Requirement:
In the listing below, find the line containing "School Supply Lists" and the line containing "Engine, CFI and", then copy exactly everything from the first through the second, except the pictures.

----- Extracted data

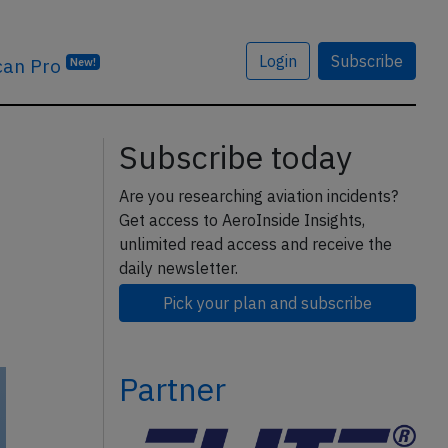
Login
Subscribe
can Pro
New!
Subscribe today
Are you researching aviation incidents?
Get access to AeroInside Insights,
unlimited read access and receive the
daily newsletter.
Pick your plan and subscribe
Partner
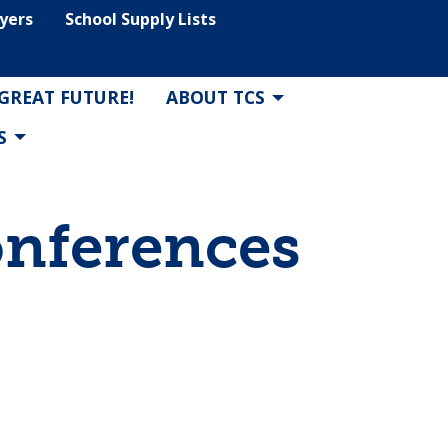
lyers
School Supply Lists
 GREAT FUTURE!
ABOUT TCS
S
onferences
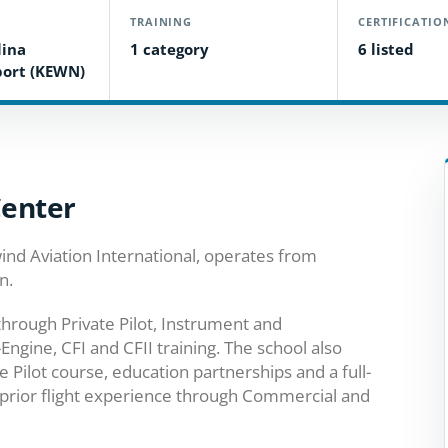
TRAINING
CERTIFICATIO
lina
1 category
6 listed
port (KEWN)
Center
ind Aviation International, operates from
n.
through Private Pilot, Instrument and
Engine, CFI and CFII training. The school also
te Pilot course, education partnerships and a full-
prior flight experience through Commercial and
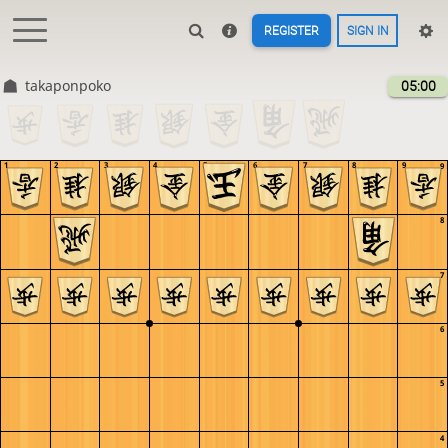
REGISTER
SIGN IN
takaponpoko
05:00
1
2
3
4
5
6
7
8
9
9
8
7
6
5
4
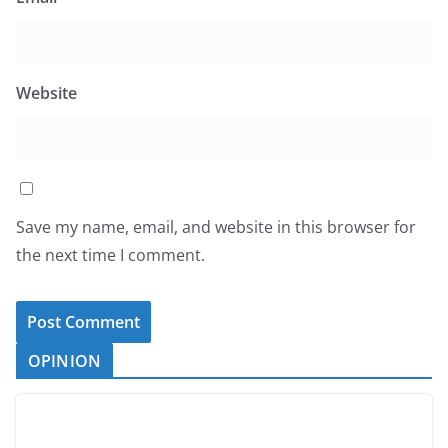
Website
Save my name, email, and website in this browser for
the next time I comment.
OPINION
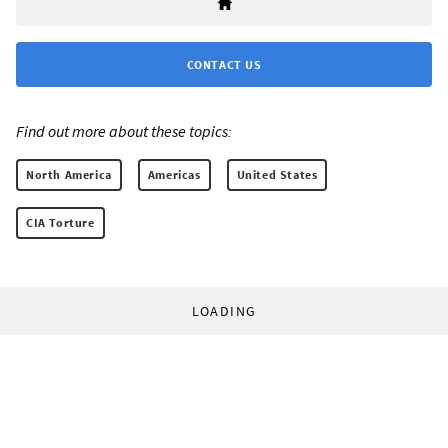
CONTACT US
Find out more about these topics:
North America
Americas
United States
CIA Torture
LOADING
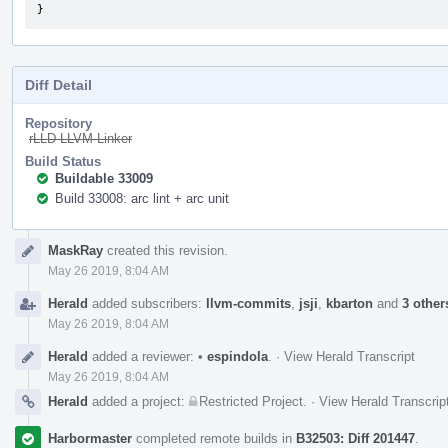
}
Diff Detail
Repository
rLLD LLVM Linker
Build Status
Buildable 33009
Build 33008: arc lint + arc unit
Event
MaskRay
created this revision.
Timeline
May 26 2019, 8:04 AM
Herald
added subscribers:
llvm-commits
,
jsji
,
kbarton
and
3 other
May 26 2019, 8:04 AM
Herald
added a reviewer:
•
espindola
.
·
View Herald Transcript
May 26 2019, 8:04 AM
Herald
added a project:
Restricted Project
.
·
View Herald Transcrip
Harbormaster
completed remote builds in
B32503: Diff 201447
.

----------
----- Extracted data

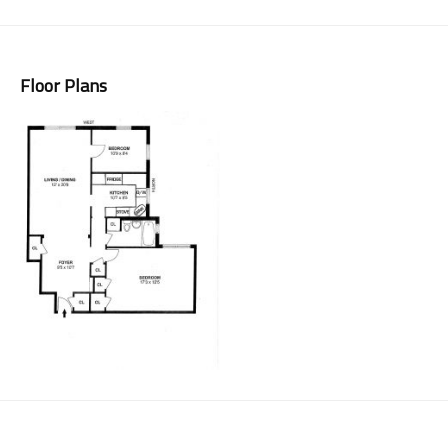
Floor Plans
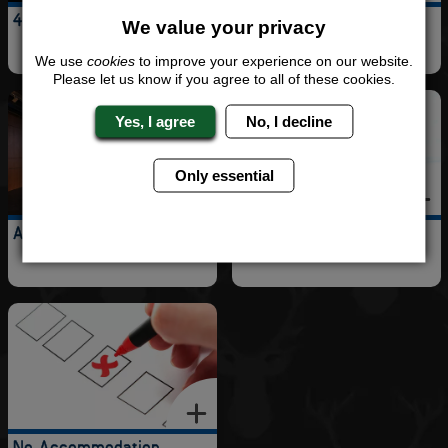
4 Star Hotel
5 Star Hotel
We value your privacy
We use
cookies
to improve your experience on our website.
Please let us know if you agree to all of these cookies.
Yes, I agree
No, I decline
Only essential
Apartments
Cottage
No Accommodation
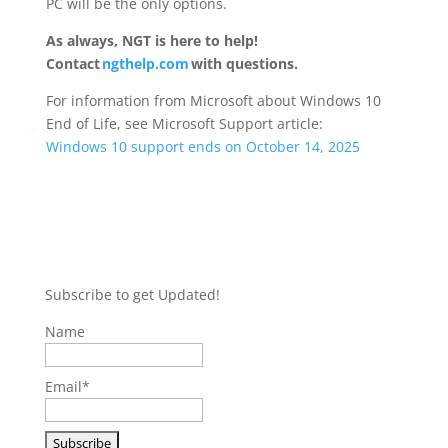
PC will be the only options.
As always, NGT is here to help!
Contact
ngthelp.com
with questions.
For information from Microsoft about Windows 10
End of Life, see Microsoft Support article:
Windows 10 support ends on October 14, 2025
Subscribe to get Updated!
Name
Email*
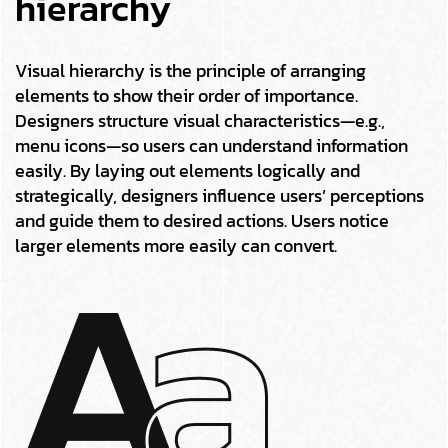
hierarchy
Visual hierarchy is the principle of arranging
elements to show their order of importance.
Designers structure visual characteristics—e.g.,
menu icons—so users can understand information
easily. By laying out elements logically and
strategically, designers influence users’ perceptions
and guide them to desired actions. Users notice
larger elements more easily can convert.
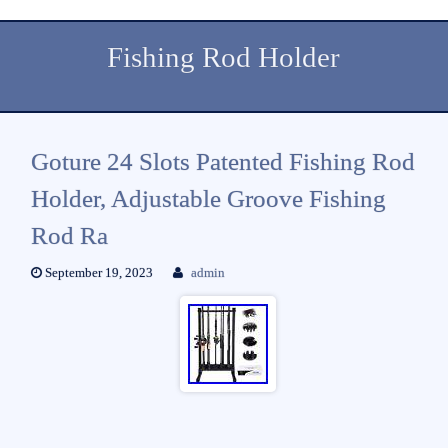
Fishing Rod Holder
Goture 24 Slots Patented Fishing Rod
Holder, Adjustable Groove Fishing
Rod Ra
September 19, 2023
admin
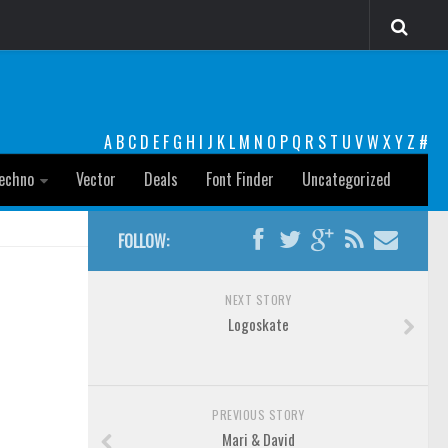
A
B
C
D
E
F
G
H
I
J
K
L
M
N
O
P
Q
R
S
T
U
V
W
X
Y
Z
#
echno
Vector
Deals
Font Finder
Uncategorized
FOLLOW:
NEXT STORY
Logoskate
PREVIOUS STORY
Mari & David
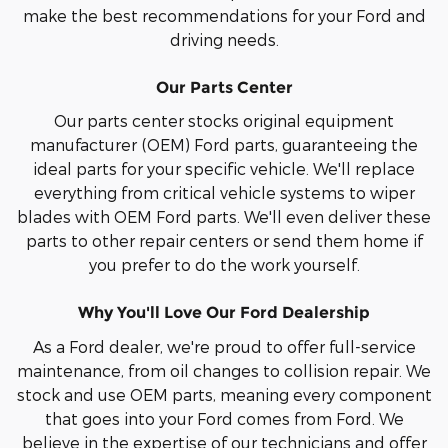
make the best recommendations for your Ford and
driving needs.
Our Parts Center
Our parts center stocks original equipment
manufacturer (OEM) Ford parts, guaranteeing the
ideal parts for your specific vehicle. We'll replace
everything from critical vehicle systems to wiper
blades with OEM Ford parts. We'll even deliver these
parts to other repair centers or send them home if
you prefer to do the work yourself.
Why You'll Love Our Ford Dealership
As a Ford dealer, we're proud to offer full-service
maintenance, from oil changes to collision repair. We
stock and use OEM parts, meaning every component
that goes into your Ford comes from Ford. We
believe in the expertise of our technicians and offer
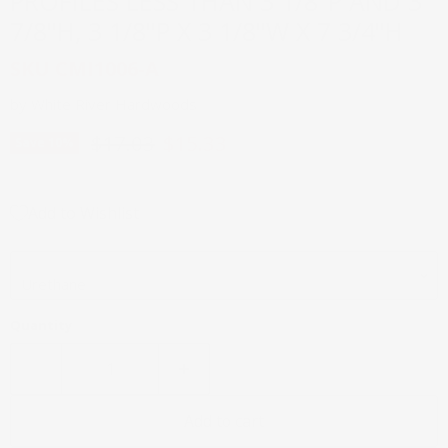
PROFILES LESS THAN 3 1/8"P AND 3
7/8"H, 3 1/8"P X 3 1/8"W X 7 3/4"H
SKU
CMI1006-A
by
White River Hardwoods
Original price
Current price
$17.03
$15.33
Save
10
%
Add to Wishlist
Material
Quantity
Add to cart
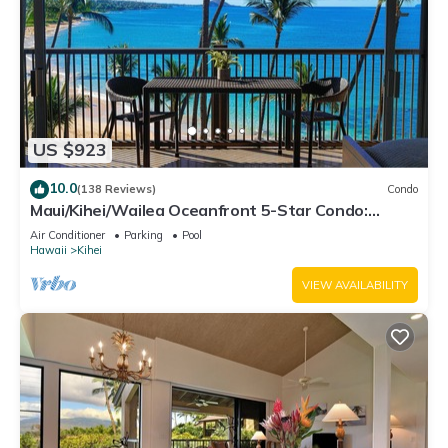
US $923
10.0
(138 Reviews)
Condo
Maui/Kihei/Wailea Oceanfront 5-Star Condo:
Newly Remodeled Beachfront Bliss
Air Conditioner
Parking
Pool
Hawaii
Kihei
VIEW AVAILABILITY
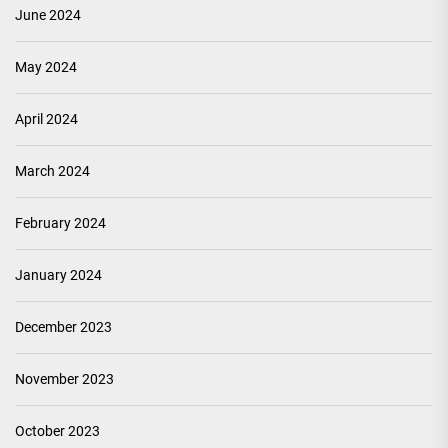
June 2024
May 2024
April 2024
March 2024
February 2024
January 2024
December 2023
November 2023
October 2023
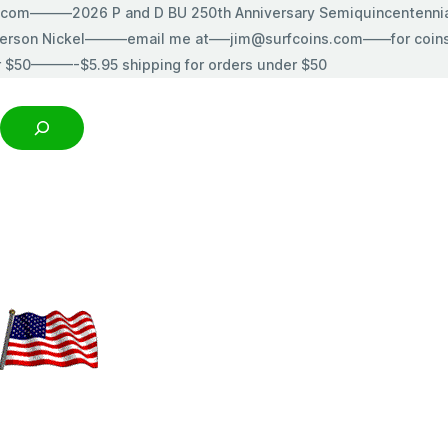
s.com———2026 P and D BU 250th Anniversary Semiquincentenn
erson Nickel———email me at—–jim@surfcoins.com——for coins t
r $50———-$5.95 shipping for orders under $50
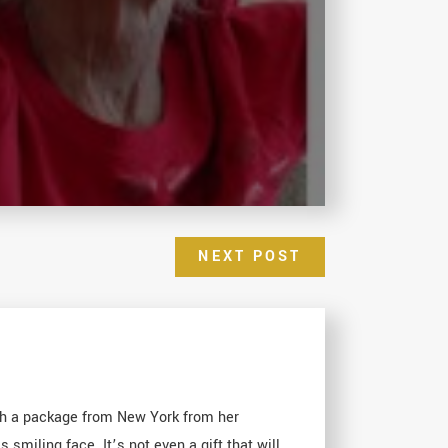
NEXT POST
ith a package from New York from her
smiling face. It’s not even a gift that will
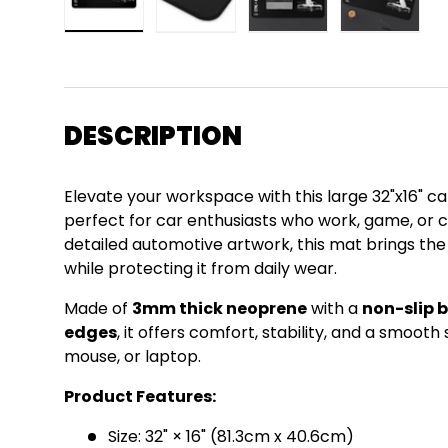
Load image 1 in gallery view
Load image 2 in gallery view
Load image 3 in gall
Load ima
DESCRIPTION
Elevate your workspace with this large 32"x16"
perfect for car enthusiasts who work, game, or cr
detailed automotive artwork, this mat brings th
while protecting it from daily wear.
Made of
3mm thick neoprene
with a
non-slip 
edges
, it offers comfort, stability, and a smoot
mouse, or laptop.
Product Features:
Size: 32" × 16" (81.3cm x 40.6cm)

----------
----- Extracted data

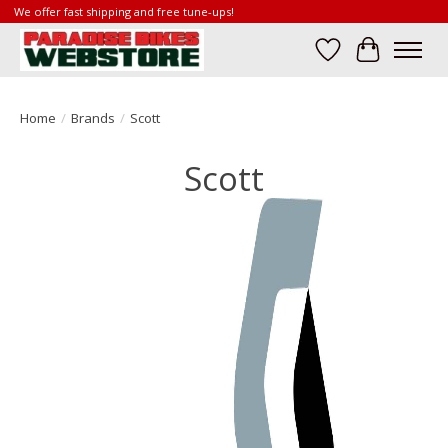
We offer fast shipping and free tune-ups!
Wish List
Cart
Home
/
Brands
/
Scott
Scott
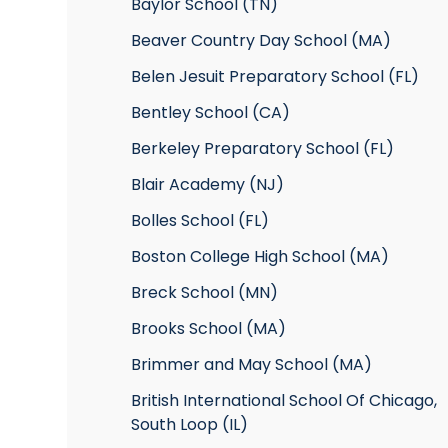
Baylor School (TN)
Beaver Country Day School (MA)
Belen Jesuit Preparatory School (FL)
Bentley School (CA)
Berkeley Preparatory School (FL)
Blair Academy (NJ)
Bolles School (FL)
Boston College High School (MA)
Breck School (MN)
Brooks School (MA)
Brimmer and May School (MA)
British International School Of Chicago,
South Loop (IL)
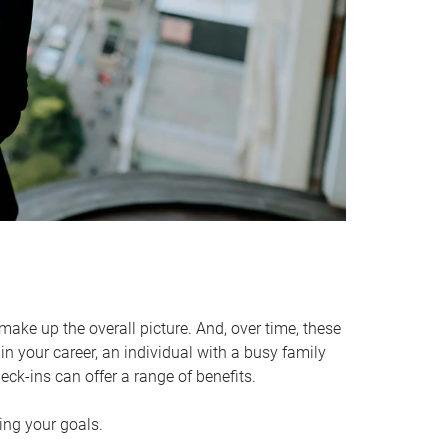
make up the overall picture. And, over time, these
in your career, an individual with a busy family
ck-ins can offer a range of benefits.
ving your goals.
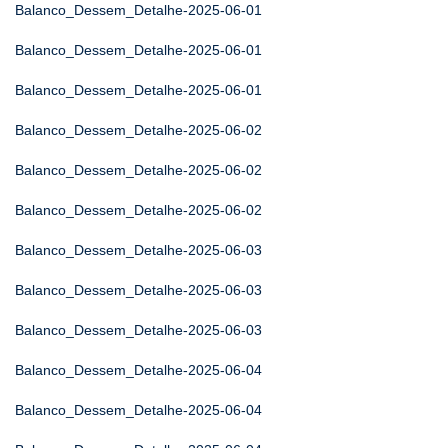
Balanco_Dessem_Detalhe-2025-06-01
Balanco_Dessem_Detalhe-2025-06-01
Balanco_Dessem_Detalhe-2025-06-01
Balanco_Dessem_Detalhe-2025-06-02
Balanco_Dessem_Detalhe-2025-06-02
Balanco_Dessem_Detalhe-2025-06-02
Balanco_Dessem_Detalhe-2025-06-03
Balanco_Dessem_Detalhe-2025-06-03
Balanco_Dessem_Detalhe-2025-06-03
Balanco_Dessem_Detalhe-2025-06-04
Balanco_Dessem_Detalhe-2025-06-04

----------

Solution to this exercise:
School Supply Lists
 GREAT FUTURE!
ABOUT TCS
S
onferences
TRAINING
CERTIFICATIO
lina
1 category
6 listed
port (KEWN)
Center
ind Aviation International, operates from
n.
through Private Pilot, Instrument and
Engine, CFI and CFII training. The school also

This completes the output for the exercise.